Russia: Fully Priced?

Mid Week Bond Update

Russia: Fully Priced?

After strong returns in recent years, what's next for Russia's bonds and the ruble?

Despite being at the center of some of the world’s most contentious political issues, Russia has been kind to U.S. dollar-based fixed-income investors.

The Russian ruble has appreciated some 8.8% since the beginning of 20191 and has risen some 15% since January 2016, when it plummeted in reaction to tightened economic sanctions. Also, since January 2016, the yield on the Russian 5-year government bond has fallen from a high of about 10.9% to 6.25%.

Russian Ruble and 5-Year Government Bond Yield, Oct 21, 2014 – Oct 22, 2019

Source: Bloomberg. Past performance is no guarantee of future results.  This information is provided for illustrative purposes only and does not reflect the performance of an actual investment.


These moves are in part due to markets’ recognition of greatly improved fundamentals, according to Brandywine Global’s Alberto Boquin.  Russia’s central bank acted resolutely in 2014, hiking rates to as much as 17% in the face of the first sanctions, which occurred during a period of record declines in the price of crude oil, the country’s leading export and source of foreign exchange.  Stability in energy prices in the intervening years has contributed to a strong balance of payments, which has boosted the country’s reserves, giving it the ability to increase fiscal stimulus as its key export markets, especially Europe, experience yet another slowdown.

But as always, the real question for investors is whether the improvements are coming to an end in the face of a possible global slowdown.  With much good news already reflected in currency and bond markets, the answer remains to be seen.

On the rise: EM debt and currencies

Over the past six weeks, EM bonds and currencies have generally seen positive returns with local currency results stronger than U.S. dollar returns. That’s in part due to 18 of 24 EM currencies tracked by the Bloomberg World Currency Ranker rising versus the U.S. dollar. Top five gainers were the Mexican peso (+4.27%), Russian ruble (+3.88%), Polish zloty (+2.46%), Taiwan dollar (+2.38%) and Korean won (+2.19%).2

Despite uncertainty about global growth conditions, it’s certainly possible that the Fed’s recent dovish pivot and signs of slowing US growth outperformance are constructive for EM financial conditions, and that yield-seeking flows could be supportive of dollar-denominated EM sovereign debt. Those inflows could allow EM central banks to lower rates and support economic activity, which could be especially supportive of EM local-currency debt, due in part to appreciation of EM currencies vs. the dollar.

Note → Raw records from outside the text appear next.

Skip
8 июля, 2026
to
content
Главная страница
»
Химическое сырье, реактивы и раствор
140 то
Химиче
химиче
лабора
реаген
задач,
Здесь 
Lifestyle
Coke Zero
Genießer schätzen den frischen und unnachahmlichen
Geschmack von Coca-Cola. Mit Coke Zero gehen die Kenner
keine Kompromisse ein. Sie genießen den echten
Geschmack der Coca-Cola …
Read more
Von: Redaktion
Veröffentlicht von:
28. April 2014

On the slide: Australia bank rates

The Reserve Bank of Australia (RBA) has reduced rates three times since June after almost three years on the sidelines and has maintained an explicit easing bias.

Growth has slowed in Australia, but the housing market may have bottomed, with prices rising after almost two years of declines. The wealth effect from a turnaround in housing may help improve the lackluster contribution to GDP growth from the consumer over the past year or so. Though very strong, jobs growth has failed to keep pace with record labor force participation over the past year, resulting in a small rise in the unemployment rate, one of the key indicators the RBA has openly continued to target in its rate-setting deliberations. It’s therefore possible that yields could continue to fall as monetary-led economic improvements continue.

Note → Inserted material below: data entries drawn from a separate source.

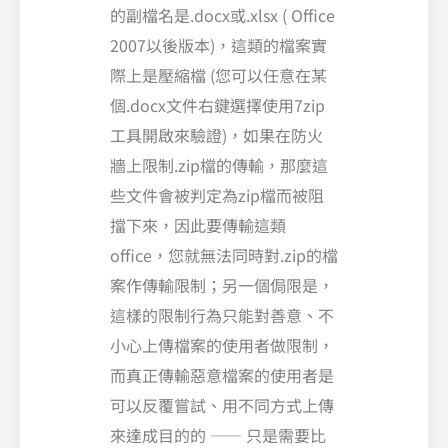
的副檔名是.docx或.xlsx ( Office
2007以後版本)，這類的檔案實
際上是壓縮檔 (您可以任意在某
個.docx文件右鍵選擇使用7zip
工具開啟來驗證)，如果在防火
牆上限制.zip檔的傳輸，那麼這
些文件會被判定為zip檔而被阻
擋下來，因此要傳輸這類
office，您就無法同時對.zip的檔
案作傳輸限制；另一個侷限是，
這樣的限制行為只能對善意、不
小心上傳檔案的使用者做限制，
而真正傳輸惡意檔案的使用者是
可以反覆嘗試、用不同方式上傳
來達成目的的 —— 只是需要比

Note: The year for all dates is 2019 unless otherwise indicated.

1 Source: Bloomberg. Results are for the Russian ruble vs. the U.S. dollar, Jan 1, 2019 – Oct. 22, 2019. Unless otherwise indicated, all data are on as of close of trading ET, October 22, 2019.

2 Source: Bloomberg for period of 8/31/19 – 10/15/19



The Russian ruble (ruble) is the currency of the Russian Federation (Russia).

A balance of payments, or current account balance summarizes the flow of goods, services, income and transfer payments into and out of a country

Gross Domestic Product (“GDP”) is an economic statistic which measures the market value of all final goods and services produced within a country in a given period of time.

Emerging markets (EM) are nations with social or business activity in the process of rapid growth and industrialization. These nations are sometimes also referred to as developing or less developed countries.